For the loss function, switch out CrossEntropyLoss for BCELoss. I usually like to write a separate function that computes the accuracy (over the whole set) and use that within my training loop. The function takes in as arguments the model and the train dataloader.

KFrank · November 6, 2020, 2:51pm

Hi Richard!

Richard_S:

class Classifier(nn.Module):
    def __init__(self, in_dim ):
        super(Classifier, self).__init__()
        self.classify = nn.Linear(in_dim  , 1 )

    def forward(self, features ):

        final = torch.sigmoid ( self.classify(features) )
        return  final

I want the output to be probability, so ~1 means class 1 and ~0 means class 0

criterion = nn.CrossEntropyLoss()
optimizer = optim.Adam(model.parameters(), lr=0.001)
scheduler = optim.lr_scheduler.StepLR(optimizer, step_size=50, gamma=0.5)

As Prashanth notes, you could use BCELoss in place of
CrossEntropyLoss.

However, you’ll be better off removing the torch.sigmoid()
and using BCEWithLogitsLoss. Doing so will be mathematically
the same, but numerically more stable.

Thus:

class Classifier(nn.Module):
    def __init__(self, in_dim ):
        super(Classifier, self).__init__()
        self.classify = nn.Linear(in_dim  , 1 )

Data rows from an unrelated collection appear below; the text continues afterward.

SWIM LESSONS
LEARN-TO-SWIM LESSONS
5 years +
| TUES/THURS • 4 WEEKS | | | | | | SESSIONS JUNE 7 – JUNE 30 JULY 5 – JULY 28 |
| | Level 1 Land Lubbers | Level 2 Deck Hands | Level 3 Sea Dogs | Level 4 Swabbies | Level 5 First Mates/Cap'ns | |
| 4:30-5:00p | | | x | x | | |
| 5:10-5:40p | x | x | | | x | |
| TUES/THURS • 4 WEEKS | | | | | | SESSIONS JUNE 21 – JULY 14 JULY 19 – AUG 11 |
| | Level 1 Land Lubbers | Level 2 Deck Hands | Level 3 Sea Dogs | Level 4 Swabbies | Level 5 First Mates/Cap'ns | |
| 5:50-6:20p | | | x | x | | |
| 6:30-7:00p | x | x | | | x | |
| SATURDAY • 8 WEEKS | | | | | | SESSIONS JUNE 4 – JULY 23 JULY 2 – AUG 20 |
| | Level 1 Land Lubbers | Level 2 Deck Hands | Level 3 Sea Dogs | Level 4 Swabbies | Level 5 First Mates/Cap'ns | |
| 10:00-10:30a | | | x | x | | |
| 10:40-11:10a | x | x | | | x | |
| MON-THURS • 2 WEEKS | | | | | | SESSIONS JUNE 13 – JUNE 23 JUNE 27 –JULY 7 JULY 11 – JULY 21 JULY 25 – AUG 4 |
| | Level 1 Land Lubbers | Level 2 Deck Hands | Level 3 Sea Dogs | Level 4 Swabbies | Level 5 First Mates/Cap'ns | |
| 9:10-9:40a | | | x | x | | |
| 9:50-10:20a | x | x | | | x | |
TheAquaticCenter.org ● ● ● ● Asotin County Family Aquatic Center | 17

    def forward(self, features ):

        final = self.classify(features) 
        return  final

and:

criterion = nn.BCEWithLogitsLoss()

Your Classifier will now output raw-score logits that range from
-inf to inf instead of probabilities. Should you need probabilities
for subsequent processing, you can always pass the logits through
sigmoid(). Note, you don’t need probabilities to make hard 0-1
predictions: prediction = 1 if logit > 0.0 is the same as
prediction = 1 if probability > 0.5.

Two side comments:

As written, you never call scheduler.step() so scheduler doesn’t
do anything.

For getting started with the code, one Linear layer is fine, but it
won’t be much of a classifier for anything but special toy problems.
Leaving aside the sigmoid(), your single output is just a linear
function of your in_dim inputs. Things already get much more
interesting (and useful) if you add a single “hidden” layer:

class Classifier (nn.Module):
    def __init__ (self, in_dim, hidden_dim):
        super (Classifier, self).__init__()
        self.fc1 = nn.Linear (in_dim, hidden_dim)
        self.activation = nn.ReLU()   # for example
        self.fc2 = nn.Linear (hidden_dim, 1)
    def forward (self, features):
        x = self.fc1 (features)
        x = self.activation (x)
        x = self.fc2 (x)
        return x

For more interesting classification tasks, the non-linear activation
(for example, ReLU) between fc1 and fc2 is the “secret sauce.”

Best.

K. Frank